Recorded data »
========

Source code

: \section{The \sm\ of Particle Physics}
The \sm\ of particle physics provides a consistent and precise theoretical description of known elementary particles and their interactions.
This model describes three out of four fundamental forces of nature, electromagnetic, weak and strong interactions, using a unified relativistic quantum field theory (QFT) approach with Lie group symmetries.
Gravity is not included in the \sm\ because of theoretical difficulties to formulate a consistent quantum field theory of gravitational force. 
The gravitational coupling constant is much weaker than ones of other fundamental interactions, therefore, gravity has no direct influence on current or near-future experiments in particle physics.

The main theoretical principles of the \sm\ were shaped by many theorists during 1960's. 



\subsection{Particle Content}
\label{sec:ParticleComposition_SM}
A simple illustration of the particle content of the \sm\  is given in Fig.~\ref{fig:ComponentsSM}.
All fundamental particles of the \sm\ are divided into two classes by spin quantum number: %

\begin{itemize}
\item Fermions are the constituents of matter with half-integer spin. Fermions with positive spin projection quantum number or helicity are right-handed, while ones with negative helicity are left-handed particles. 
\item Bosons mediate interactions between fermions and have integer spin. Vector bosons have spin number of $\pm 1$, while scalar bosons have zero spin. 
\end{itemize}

========

TASK INSTRUCTIONS »
Only the lines from the one holding "Gravity is not" to the end of the entries above belong in the answer, each copied exactly.

FINAL ANSWER »
Gravity is not included in the \sm\ because of theoretical difficulties to formulate a consistent quantum field theory of gravitational force. 
The gravitational coupling constant is much weaker than ones of other fundamental interactions, therefore, gravity has no direct influence on current or near-future experiments in particle physics.

The main theoretical principles of the \sm\ were shaped by many theorists during 1960's. 



\subsection{Particle Content}
\label{sec:ParticleComposition_SM}
A simple illustration of the particle content of the \sm\  is given in Fig.~\ref{fig:ComponentsSM}.
All fundamental particles of the \sm\ are divided into two classes by spin quantum number: %

\begin{itemize}
\item Fermions are the constituents of matter with half-integer spin. Fermions with positive spin projection quantum number or helicity are right-handed, while ones with negative helicity are left-handed particles. 
\item Bosons mediate interactions between fermions and have integer spin. Vector bosons have spin number of $\pm 1$, while scalar bosons have zero spin. 
\end{itemize}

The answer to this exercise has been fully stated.